#### [READING TEXT]

== Segment start ==

A synopsis of our first Online Series event
By Diana Wilkes •
Read and view the key messages shared by four amazing school leaders about leading their staff and communities through school transformation. This event took place on Wednesday 15th June, 4-5pm via Zoom.
The Tārai Kura Online Series is for school leaders of redevelopments and new school builds. The focus is on sharing innovation, provocation and current, future focused topics.
Leading Change: Journeying with Teams and Communities through School Transformation.
In the first event of our online series we were joined by four extraordinary school leaders who have led their school community through school transformation – whether a rebuild, redevelopment or a new school build. Participants and panelists alike had the opportunity to reflect on these questions:
- What strategies and approaches have you used effectively to support staff and/or community through school transformation?
- How did you gain commitment from staff?
- How do you maintain or refresh staff culture through a change process?
- What were the processes used to bring the community with you on the change journey?

== Segment end ==

#### [ASSIGNED TASK A]
According to the online series synopsis, when did the first event take place, and through what platform?
#### [ASSIGNED TASK B]
Extend the synopsis of the first Tārai Kura Online Series event, starting after its last line.
The records are not needed for either task.

#### [RECORD EXCERPTS]
== Segment start ==

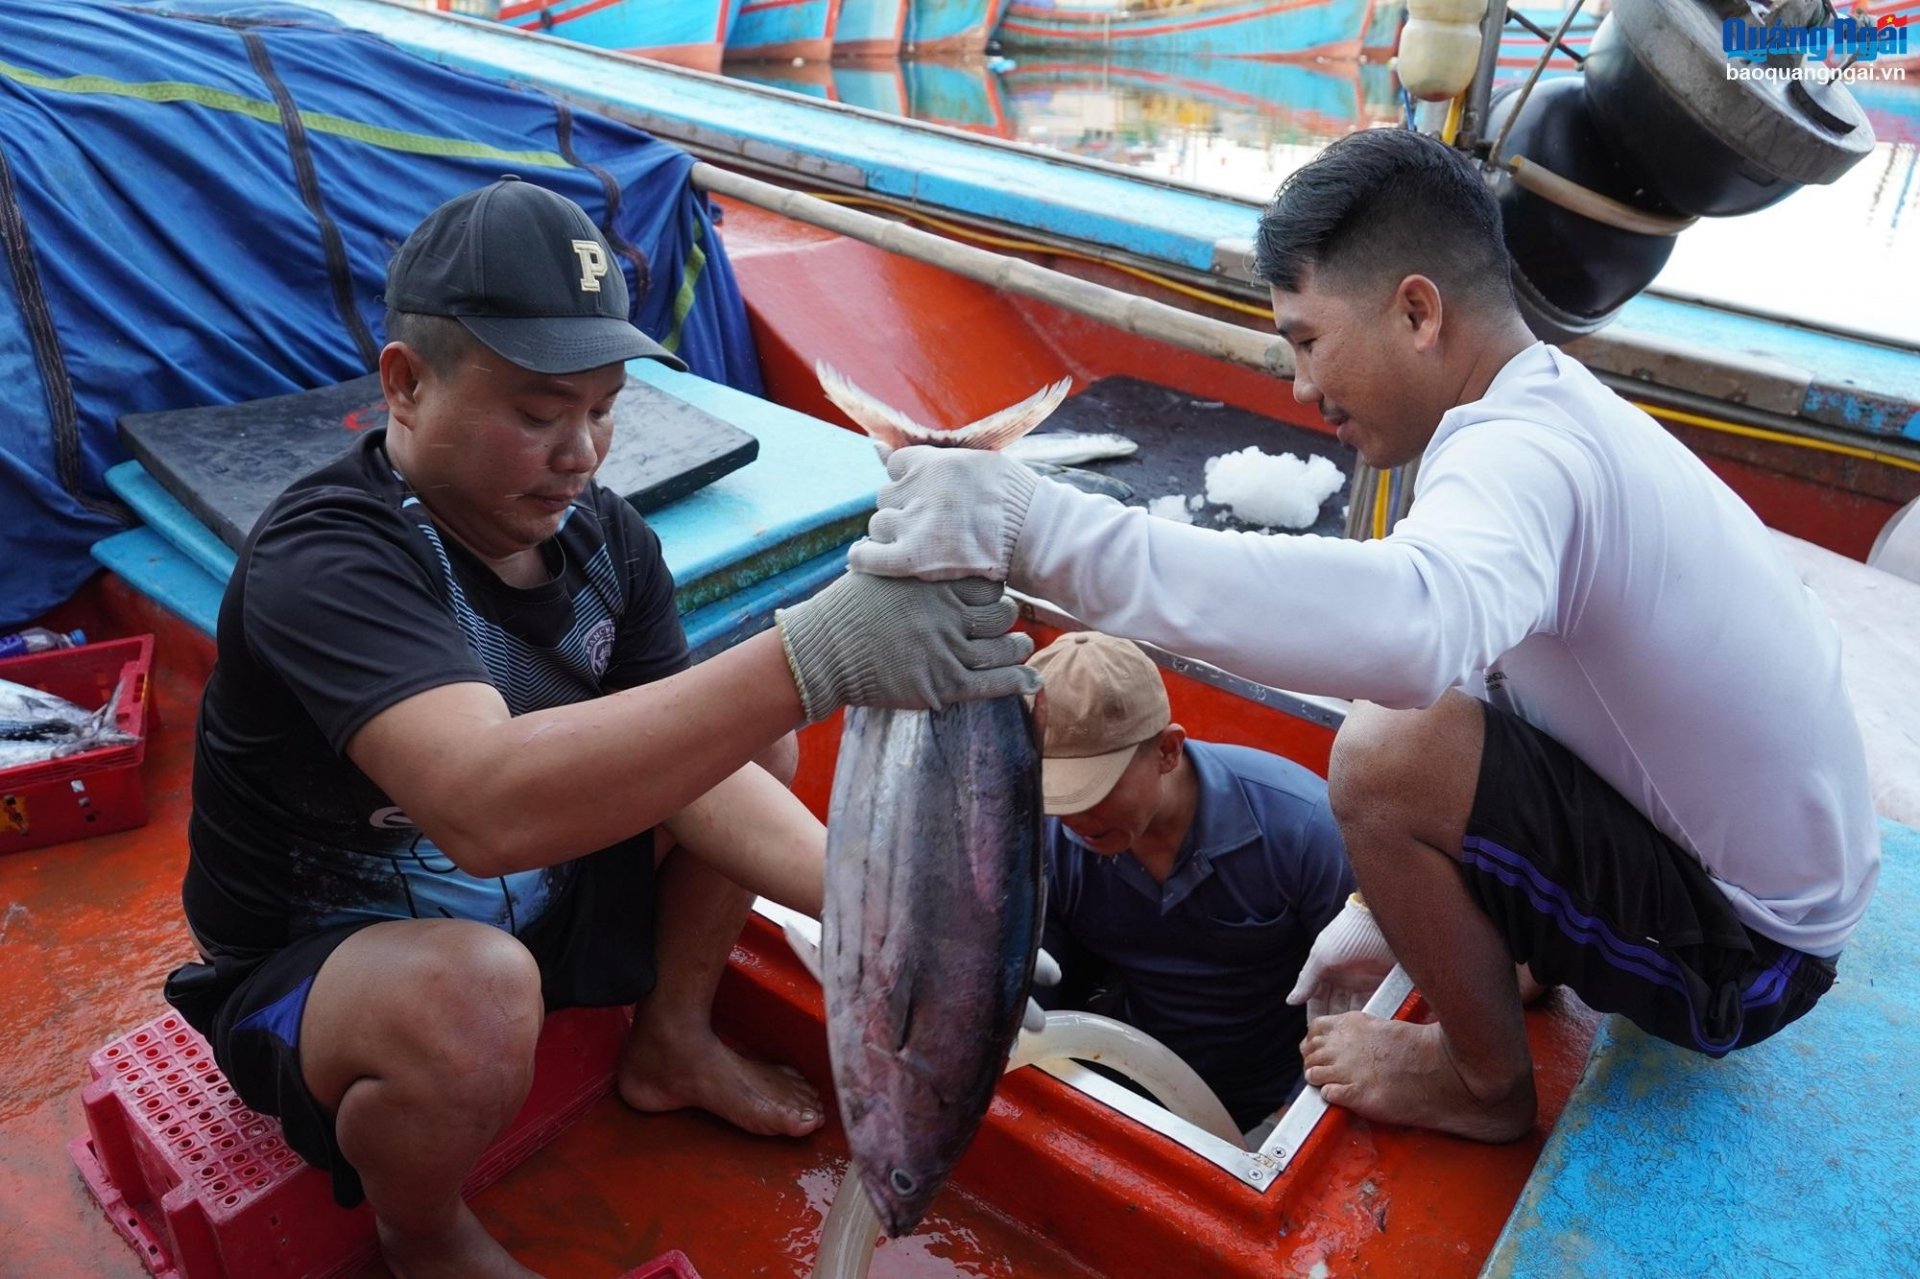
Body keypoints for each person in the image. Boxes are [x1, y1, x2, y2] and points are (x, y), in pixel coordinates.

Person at [846, 129, 1881, 1143]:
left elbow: (1414, 632)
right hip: (1748, 870)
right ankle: (1528, 941)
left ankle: (1484, 1085)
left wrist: (1039, 529)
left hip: (1749, 956)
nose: (1300, 386)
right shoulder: (1554, 415)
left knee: (1386, 751)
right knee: (1439, 715)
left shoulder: (1524, 456)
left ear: (1418, 311)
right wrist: (1395, 915)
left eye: (1306, 339)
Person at [164, 177, 1037, 1279]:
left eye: (602, 406)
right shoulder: (328, 557)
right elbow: (482, 804)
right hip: (332, 967)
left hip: (534, 897)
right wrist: (813, 655)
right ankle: (420, 1232)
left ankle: (671, 1038)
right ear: (406, 382)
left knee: (742, 745)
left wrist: (901, 919)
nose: (582, 450)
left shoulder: (604, 537)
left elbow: (701, 775)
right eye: (537, 413)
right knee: (476, 991)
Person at [1025, 630, 1352, 1136]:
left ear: (1167, 751)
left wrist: (1290, 1125)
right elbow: (1039, 978)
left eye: (1095, 790)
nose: (1073, 817)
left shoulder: (1304, 832)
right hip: (1124, 1072)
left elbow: (1357, 1006)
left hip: (1275, 1098)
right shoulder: (1052, 835)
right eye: (1056, 793)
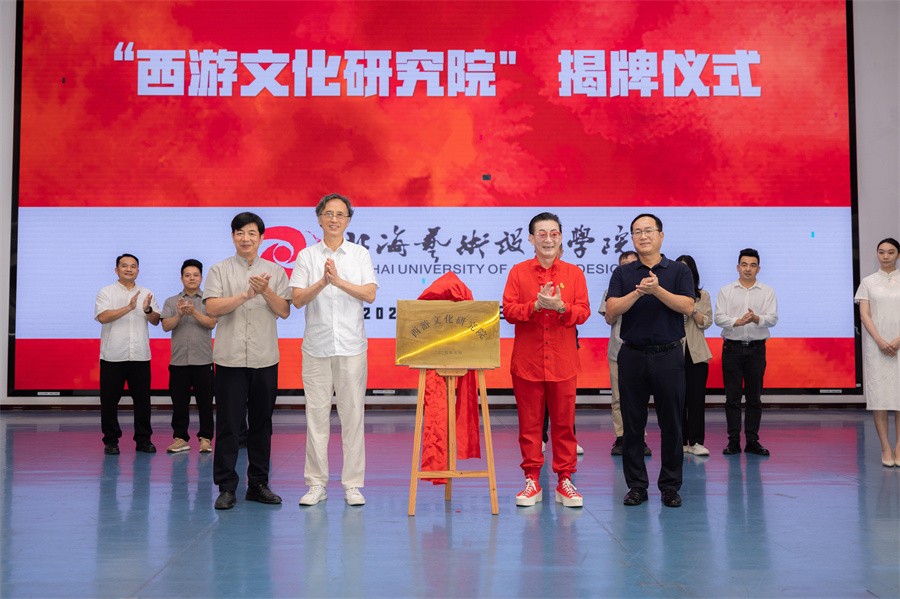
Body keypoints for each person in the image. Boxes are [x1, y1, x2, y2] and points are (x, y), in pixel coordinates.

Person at [291, 194, 378, 507]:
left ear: (348, 220)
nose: (334, 219)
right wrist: (322, 282)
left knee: (352, 416)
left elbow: (370, 294)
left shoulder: (359, 254)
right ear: (319, 218)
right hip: (316, 347)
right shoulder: (306, 255)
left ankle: (352, 485)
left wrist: (338, 281)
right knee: (316, 417)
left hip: (351, 347)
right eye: (328, 214)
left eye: (340, 214)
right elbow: (297, 299)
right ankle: (316, 484)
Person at [502, 212, 590, 508]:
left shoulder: (574, 274)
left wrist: (562, 307)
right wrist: (535, 306)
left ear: (561, 237)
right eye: (542, 234)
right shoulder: (518, 272)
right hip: (527, 363)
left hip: (563, 362)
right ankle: (531, 480)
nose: (548, 239)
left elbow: (584, 311)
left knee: (564, 425)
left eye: (554, 233)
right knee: (529, 426)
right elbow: (509, 310)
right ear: (531, 239)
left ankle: (565, 479)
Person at [606, 214, 694, 508]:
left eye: (648, 231)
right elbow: (611, 311)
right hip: (632, 355)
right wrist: (638, 292)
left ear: (661, 235)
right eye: (637, 232)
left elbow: (687, 305)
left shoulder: (679, 270)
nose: (643, 236)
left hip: (668, 355)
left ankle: (670, 486)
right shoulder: (623, 273)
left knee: (672, 424)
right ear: (632, 238)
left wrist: (657, 290)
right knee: (633, 425)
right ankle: (636, 486)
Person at [205, 212, 291, 510]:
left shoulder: (275, 271)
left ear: (261, 237)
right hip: (229, 359)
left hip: (264, 358)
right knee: (228, 425)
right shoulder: (219, 270)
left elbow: (284, 311)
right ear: (233, 237)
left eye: (252, 233)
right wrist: (246, 294)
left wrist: (265, 291)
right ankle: (227, 487)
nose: (246, 239)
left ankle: (258, 484)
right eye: (240, 233)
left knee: (261, 424)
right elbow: (212, 307)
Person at [714, 248, 778, 457]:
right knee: (732, 398)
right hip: (732, 348)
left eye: (752, 265)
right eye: (744, 265)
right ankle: (733, 442)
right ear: (737, 267)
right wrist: (737, 322)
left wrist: (756, 319)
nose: (748, 269)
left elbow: (773, 318)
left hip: (756, 349)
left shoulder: (767, 291)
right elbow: (718, 318)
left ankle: (752, 441)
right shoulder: (726, 291)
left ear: (758, 268)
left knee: (754, 398)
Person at [95, 253, 161, 455]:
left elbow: (155, 321)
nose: (129, 269)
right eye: (124, 266)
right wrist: (129, 307)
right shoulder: (106, 292)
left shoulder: (147, 292)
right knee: (109, 402)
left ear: (138, 270)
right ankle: (111, 441)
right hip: (113, 356)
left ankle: (143, 440)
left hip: (140, 356)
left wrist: (147, 309)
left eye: (133, 266)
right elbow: (103, 317)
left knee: (143, 402)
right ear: (116, 270)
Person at [160, 259, 217, 454]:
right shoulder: (171, 301)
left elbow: (211, 323)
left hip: (203, 361)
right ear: (181, 278)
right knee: (179, 404)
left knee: (205, 403)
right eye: (187, 275)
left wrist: (193, 312)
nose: (191, 278)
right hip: (179, 362)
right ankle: (180, 438)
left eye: (195, 275)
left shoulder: (209, 300)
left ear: (201, 277)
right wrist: (179, 314)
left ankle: (206, 439)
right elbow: (165, 326)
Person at [599, 251, 652, 457]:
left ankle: (640, 438)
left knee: (640, 397)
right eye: (624, 264)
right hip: (618, 349)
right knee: (618, 397)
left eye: (632, 263)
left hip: (643, 349)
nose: (628, 267)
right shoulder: (612, 290)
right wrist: (625, 300)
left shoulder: (651, 288)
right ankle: (621, 437)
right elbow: (609, 318)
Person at [854, 238, 900, 467]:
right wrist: (881, 341)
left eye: (891, 252)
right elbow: (865, 315)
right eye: (881, 252)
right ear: (876, 254)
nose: (886, 256)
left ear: (898, 255)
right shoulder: (868, 282)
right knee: (880, 397)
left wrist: (898, 340)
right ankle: (885, 447)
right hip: (877, 346)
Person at [675, 255, 713, 456]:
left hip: (696, 353)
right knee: (676, 399)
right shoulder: (668, 295)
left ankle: (696, 441)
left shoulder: (702, 295)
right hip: (673, 352)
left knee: (696, 399)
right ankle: (680, 441)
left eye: (687, 270)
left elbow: (706, 322)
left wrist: (691, 310)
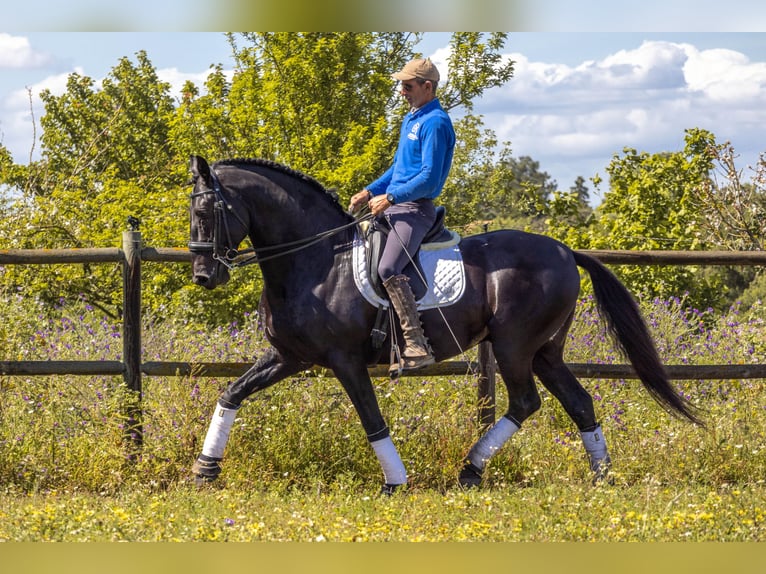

== Segment end ==

#### [ANSWER SPACE A]
It took place on Wednesday 15th June, 4-5pm, via Zoom.

#### [ANSWER SPACE B]
- What were some of the challenges of engagement and how did you overcome these?
This series features a flipped approach. Therefore, to allow time for interactive discussion with our speakers and each other, we invited participants to watch this video of our principal panellists prior to the event.
The first half of the session was able to be recorded and included a short introduction from our four panelists and their response to the question: “What would be your one biggest piece of advice for those leading their staff through a new build, rebuild or school transformation project?” and our tumuaki extraordinaire offered a plethora of advice! The rest of the session took place in breakout groups so we were unable to record these. Please view the first half of the session here:
What were the big key messages from our speakers?
Ben Witheford, Tumuaki | Shotover Primary School | Queenstown, opened 2015
- Take the time to find your reference point – to have a deep understanding re: what you are about, take time to define your collective voice.
- Designing a team is a real priviledge and it is time consuming and has a definite flip side as each educator comes with a different perspective from their previous contexts so it is important to avoid making assumptions by taking the time to understand what you believe as a school.
- Revisit, re-communicate, re-induct but know when to acknowledge that ‘good is good enough’.
- Do your own thinking: yes, take time to visit and talk to others but make sure that you take the time to do your own thinking and contextualise this so it is collectively understood.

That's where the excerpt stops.